Corbett Vs. Dempsey presents a reissue of Milford Graves's Bäbi, originally issued in 1977 on Graves's own IPS label. This is the first reissue of one of the most legendary albums in the history of free music. Recorded live in concert in 1976, when Graves' trio with saxophonists Arthur Doyle and Hugh Glover was at the height of its powers, Bäbi is a testament to the absolutely unique approach the drummer had established for himself. He had reconfigured the drum kit, removing the second heads on all the drums and replacing the snare with two toms, which allowed him a much more nuanced sense of indirectness in his multi-directional adventures in time. The track "Ba" remains one of the most astonishing feats of percussion alchemy ever waxed, as funky as ten slap bassists and as free as an exploding grenade. Doyle and Glover are incendiary, too, inspired by Graves to new and shocking heights of achievement, their hoarse cries and whistling split-tones carried to thrilling plateaus on the energy of Graves' hands and feet.
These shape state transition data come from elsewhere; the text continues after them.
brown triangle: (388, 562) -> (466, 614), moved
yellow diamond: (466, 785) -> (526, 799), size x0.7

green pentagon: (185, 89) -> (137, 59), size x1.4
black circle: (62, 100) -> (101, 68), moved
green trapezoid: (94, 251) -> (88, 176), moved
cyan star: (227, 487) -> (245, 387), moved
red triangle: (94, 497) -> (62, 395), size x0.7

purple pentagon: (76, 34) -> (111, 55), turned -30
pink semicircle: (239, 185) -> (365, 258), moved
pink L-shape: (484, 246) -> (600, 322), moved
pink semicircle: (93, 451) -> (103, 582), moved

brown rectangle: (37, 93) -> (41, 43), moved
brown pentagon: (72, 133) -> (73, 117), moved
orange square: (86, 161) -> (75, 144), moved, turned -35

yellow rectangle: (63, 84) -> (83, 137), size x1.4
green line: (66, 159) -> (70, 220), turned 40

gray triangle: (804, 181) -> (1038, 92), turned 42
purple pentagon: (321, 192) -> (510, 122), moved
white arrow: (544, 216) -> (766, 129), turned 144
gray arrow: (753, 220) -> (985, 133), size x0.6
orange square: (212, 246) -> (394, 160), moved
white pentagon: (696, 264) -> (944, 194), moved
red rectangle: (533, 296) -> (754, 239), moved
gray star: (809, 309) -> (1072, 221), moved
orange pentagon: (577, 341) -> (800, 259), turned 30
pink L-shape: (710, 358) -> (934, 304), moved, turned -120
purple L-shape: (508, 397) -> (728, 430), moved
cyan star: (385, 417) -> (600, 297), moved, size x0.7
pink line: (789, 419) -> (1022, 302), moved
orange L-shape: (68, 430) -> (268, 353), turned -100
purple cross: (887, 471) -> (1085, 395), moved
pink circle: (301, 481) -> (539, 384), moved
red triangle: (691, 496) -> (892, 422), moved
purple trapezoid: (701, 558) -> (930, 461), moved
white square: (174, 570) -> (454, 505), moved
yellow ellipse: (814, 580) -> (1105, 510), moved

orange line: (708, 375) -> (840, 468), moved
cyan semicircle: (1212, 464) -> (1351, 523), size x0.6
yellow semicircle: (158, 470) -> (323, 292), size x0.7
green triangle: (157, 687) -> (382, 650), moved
The original tapes for the session have been lost, so the reissue was lovingly remastered from virgin vinyl, itself now worth a mint. In 2017, Graves discovered a previously unknown tape in his archives featuring the same trio at its inception, in home recordings made seven years earlier, in 1969. Graves pummels a huge gong while Glover plays an instrument that, after sounding like none ever known, turns out to be bass clarinet. Extreme music recorded up close and very hot, it is among the most searing sessions never heard, until now. Rounding out the two-CD package are three previously unpublished photos by Gérard Rouy, and the original LP cover design by Graves himself.